Bank of America Stadium Traffic Plan Gets Overhaul as Events Triple and $800M Renovation Begins

Tepper Sports & Entertainment has kicked off a big traffic fix at Bank of America Stadium. Why now? An $800 million makeover starts this year. The city and Tepper Sports…

CHARLOTTE, NORTH CAROLINA - JANUARY 10: A general view of the field before the NFC Wild Card Playoff game between the Carolina Panthers and the Los Angeles Rams at Bank of America Stadium on January 10, 2026 in Charlotte, North Carolina. (Photo by David Jensen/Getty Images)
Photo by David Jensen/Getty Images

Tepper Sports & Entertainment has kicked off a big traffic fix at Bank of America Stadium. Why now? An $800 million makeover starts this year.

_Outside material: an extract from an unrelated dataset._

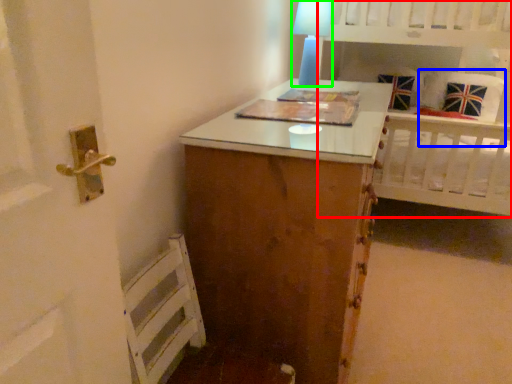
Question: Considering the real-world distances, which object is closest to bed (highlighted by a red box)? pillow (highlighted by a blue box) or table lamp (highlighted by a green box).

Choices:
 (A) pillow
 (B) table lamp

Answer: (A)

The city and Tepper Sports each threw in $190,000 late last year, hiring Kimley-Horn to examine the area surrounding the 74,000-seat building in uptown Charlotte.

Meetings started in January. Tepper Sports, Kimley-Horn, city officials, CMPD, and Charlotte Department of Transportation have gathered twice monthly since then, tweaking event-day traffic while plotting bigger shifts down the road.

Last year, the stadium welcomed 47 ticketed events — way up from just 15 back in 2018. Charlotte FC arrived in 2019, and a push to book concerts sent attendance soaring.

Eric Sudol and Bonnie Almond work at Tepper Sports as chief revenue officer and vice president of venue operations. They told CBJ that parking and traffic issues rank at or near the top when fans share feedback about their visits. The group wants a smoother, better-coordinated traffic setup by 2030.

"It's a process that is dynamic and will be ongoing as the city continues to evolve," Sudol told CBJ. "We had to hit the reset button a little bit. Also, as we think about what we want this stadium to be, what we want this experience to be, how you get there and how you get out has a substantive impact on your overall experience."

Tepper Sports & Entertainment runs the NFL Carolina Panthers, MLS squad Charlotte FC, and the stadium itself. Making fans happy has been a top goal as events have ballooned over recent years.

The $800 million redo wraps in 2030. Construction happens in chunks so the stadium can stay open during most of the work.

This traffic study matters more than ever. The venue now books more than triple the events it did six years ago, turning traffic flow and parking into make-or-break factors when ticket buyers decide if they had a good time.